Ce fut le même Raymond, qui s'étant déclaré protecteur des Albigeais, fut poursuivi par le pape Innocent III. qui donna le comté de Toulouse à Simon de Montfort, général des catholiques, du consentement de Philippe Auguste : Raymond, abandonné par le roi son seigneur féodal, reconnut un autre seigneur ou souverain, qui fut Pierre roi d'Aragon, à qui le comte fit foi et hommage. C'est-là l'origine du droit que les Aragonais prétendaient sur le comté de Toulouse, auquel ils renoncèrent par la transaction passée entre S. Louis et Jacques roi d'Aragon, l'an 1258.

Simon de Montfort ne put se maintenir dans sa conquête, de sorte que son fils Amaury céda ses droits à Louis VIII. père de S. Louis. Raymond le jeune, fils et successeur de Raymond le vieux, fit sa paix avec le roi de France, et transigea l'an 1228 avec S. Louis. Par ce contrat, la princesse Jeanne, fille de Raymond, fut accordée avec Alfonse, comte de Poitiers, et frère du roi. On convint que Jeanne succéderait aux états de son père, et qu'en cas qu'elle ou son mari vinssent à mourir sans enfants mâles, le tout serait réuni à la couronne.

Raymond mourut l'an 1249, et eut pour successeur sa fille Jeanne et son gendre Alfonse, qui finirent leurs jours l'un et l'autre, peu après la mort de S. Louis, l'an 1270, après quoi le roi Philippe le hardi prit possession du comté de Toulouse, et le réunit à la couronne.

▬▬▬▬▬▬

▸ **Objectif**: Relevez toutes les années mentionnées dans l'extrait sur le comté de Toulouse, dans leur ordre d'apparition. Les items proviennent d'une autre source que l'extrait.

▬▬▬▬▬▬

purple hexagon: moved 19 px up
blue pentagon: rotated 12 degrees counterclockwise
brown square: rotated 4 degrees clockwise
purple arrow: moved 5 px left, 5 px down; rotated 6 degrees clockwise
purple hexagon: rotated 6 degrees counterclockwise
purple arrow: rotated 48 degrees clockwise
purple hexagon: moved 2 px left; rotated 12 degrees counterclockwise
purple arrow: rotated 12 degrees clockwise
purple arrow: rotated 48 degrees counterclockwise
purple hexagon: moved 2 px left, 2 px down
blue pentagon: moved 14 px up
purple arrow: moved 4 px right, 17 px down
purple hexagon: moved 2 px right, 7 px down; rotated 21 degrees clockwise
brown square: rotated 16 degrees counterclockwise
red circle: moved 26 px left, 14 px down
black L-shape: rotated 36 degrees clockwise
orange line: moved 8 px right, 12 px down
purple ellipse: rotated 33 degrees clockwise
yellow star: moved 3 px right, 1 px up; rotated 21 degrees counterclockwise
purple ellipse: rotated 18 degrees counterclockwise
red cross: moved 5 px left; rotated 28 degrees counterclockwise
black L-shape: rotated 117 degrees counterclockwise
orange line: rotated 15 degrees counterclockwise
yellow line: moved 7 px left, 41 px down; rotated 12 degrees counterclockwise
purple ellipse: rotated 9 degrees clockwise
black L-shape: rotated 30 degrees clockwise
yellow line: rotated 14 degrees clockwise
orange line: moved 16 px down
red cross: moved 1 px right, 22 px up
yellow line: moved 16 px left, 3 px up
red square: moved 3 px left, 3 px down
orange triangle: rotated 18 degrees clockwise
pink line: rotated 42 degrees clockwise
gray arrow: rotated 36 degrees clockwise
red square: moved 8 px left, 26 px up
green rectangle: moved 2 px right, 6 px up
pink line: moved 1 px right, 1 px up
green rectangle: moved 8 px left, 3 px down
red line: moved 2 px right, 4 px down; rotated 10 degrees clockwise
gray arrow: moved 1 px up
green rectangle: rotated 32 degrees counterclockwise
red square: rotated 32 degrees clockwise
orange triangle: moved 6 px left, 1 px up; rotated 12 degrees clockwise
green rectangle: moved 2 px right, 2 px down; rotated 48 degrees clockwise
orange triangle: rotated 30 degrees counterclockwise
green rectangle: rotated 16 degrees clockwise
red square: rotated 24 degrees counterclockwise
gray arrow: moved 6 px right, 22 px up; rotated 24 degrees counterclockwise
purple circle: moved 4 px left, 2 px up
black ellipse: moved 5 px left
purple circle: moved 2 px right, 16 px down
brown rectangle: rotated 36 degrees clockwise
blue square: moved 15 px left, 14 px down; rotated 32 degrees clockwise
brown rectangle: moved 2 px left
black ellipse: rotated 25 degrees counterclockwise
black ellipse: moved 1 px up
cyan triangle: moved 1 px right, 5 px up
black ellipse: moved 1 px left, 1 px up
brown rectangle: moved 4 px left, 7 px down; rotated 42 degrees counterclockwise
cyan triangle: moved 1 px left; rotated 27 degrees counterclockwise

▬▬▬▬▬▬

▸ **Résultat attendu**: 1258, 1228, 1249, 1270